Facilitate early extubation (9)

Many major trauma patients are young and were previously physically fit, making them resilient to physiological stress. This makes early extubation possible, even if return to surgery for a staged procedure is planned within 24–48 h. However, early extubation requires adequate analgesia (for which regional techniques are often particularly appropriate [50]), adequate chest wall mechanics in the case of rib fractures (suggesting possible benefit of early rib fixation in select patients [51]), and recognition that an abdominal wall with a temporary closure device (such as a Vacuum-assisted closure (VAC) dressing) does not mandate ongoing mechanical ventilation [52]. More than any other factor, the intensive care team need to overcome the natural inertia to leave a patient intubated between operations.
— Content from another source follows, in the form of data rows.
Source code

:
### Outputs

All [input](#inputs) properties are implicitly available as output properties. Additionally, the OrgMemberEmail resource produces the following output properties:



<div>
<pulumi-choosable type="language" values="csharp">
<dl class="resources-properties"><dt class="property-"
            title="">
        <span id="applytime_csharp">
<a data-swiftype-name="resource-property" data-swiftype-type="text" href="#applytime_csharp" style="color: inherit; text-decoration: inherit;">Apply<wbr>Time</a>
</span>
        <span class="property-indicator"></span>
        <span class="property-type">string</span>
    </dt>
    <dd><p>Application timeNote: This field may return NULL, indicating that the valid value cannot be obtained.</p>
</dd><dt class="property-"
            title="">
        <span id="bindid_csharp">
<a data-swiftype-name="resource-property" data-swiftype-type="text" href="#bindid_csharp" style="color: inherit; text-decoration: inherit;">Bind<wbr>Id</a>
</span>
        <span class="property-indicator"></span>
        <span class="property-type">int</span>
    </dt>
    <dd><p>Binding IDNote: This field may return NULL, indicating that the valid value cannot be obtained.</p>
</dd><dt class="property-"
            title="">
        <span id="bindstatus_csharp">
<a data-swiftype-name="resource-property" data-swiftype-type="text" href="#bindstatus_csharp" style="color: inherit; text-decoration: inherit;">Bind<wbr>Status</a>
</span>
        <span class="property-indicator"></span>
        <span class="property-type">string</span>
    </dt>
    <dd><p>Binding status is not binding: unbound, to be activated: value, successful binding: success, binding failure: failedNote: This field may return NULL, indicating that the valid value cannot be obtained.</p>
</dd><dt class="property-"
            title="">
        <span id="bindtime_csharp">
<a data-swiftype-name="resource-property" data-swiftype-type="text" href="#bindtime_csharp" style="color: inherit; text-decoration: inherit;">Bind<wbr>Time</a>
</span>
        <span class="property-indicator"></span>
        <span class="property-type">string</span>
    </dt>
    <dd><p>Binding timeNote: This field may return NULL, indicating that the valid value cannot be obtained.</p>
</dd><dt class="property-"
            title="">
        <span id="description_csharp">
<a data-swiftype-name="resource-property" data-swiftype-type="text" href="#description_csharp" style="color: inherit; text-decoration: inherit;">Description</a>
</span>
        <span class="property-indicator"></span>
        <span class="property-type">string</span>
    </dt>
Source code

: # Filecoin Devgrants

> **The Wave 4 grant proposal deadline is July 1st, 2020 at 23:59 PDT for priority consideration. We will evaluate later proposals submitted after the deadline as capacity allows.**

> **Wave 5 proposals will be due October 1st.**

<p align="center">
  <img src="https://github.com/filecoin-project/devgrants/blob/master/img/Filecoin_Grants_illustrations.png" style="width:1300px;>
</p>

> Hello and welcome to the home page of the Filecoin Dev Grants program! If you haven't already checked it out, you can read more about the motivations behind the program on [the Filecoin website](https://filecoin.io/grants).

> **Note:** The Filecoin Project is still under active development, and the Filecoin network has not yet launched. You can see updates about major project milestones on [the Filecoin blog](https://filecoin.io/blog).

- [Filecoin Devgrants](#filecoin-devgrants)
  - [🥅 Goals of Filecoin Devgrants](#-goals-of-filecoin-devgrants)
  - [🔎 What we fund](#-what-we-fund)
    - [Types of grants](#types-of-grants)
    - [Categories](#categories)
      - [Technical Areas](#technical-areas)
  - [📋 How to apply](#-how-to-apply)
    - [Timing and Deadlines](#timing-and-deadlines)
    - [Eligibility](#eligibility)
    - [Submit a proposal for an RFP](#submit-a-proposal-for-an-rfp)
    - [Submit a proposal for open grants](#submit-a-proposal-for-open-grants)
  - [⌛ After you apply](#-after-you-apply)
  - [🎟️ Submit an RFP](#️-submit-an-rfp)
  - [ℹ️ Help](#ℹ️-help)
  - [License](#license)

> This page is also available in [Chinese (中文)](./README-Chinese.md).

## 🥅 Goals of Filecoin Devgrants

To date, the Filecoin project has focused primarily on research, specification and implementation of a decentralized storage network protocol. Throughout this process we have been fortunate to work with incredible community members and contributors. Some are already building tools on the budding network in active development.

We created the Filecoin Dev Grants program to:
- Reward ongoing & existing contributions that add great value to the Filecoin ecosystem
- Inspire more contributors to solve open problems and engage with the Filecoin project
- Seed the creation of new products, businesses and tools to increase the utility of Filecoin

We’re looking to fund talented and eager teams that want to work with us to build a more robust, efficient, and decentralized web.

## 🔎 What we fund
Invest in quality assurance and improvement (10)

Hospitals that underwent the process of American College of Surgeons trauma centre accreditation reduced their severity-adjusted trauma length of stay by 10% (p < 0.000), the ratio of observed/expected mortality from 0.81 to 0.59 (p < 0.000), and costs by 5% (p < 0.000) [53]. The UK military introduced a comprehensive set of trauma performance process and outcome indicators spanning prehospital to ward care [11], which was associated with a year-on-year progressive increase in the Injury Severity Score at which 50% of severely injured patients died [54]. While these processes were unable to identify exactly which interventions were improving, that realisation itself is instructive. The greatest improvements in trauma outcomes are likely to result from closer adherence to a culture of excellence than to the introduction of any single therapeutic intervention.

Improve clinical trial design (11)

While this paper has identified numerous examples of how trauma care has been improved in certain circumstances that are likely to translate more broadly, very few randomised controlled trials showing superiority in mortality outcomes underpin this evidence base. Indeed, the only trial showing benefit from any transfusion intervention is the PAMPer study of prehospital plasma, which assessed mortality at 30 days [55]. In-hospital administration of tranexamic acid required a study of 20,000 patients to demonstrate 28-day mortality benefit [42]. Experience has therefore shown that expecting to observe the effect of a brief intervention applied to a heterogenous patient population many days later, through the “noise” of many intercurrent influences on relevant observable non-continuous outcomes such as mortality, is highly ambitious. Such a trial requires either a large treatment effect size or a large sample size. Alternatives are to accept the validity of non-patient-centric surrogate outcomes (such as markers of coagulopathy, or amount of fluid transfused) or, perhaps most controversially, aim only for very short-term benefit such as 6-h all-cause mortality, as has recently been proposed [56]. Whatever the strategy, it should be clear that persisting with traditional trial designs appropriate for other circumstances is unlikely to succeed in trauma.

Conclusions

While injury case fatality rate is falling in many parts of the world, trauma remains the leading cause of death for younger patients and the cause of substantial lifelong disability for many more. Addressing this complex problem requires an integrated complex approach, involving better population-based prevention strategies, more effective clinical interventions, and system-level improvements in the way trauma care is delivered, particularly prehospital. Eventually, investments will reach a point of diminishing return, but there is little evidence in trauma that this point is yet near.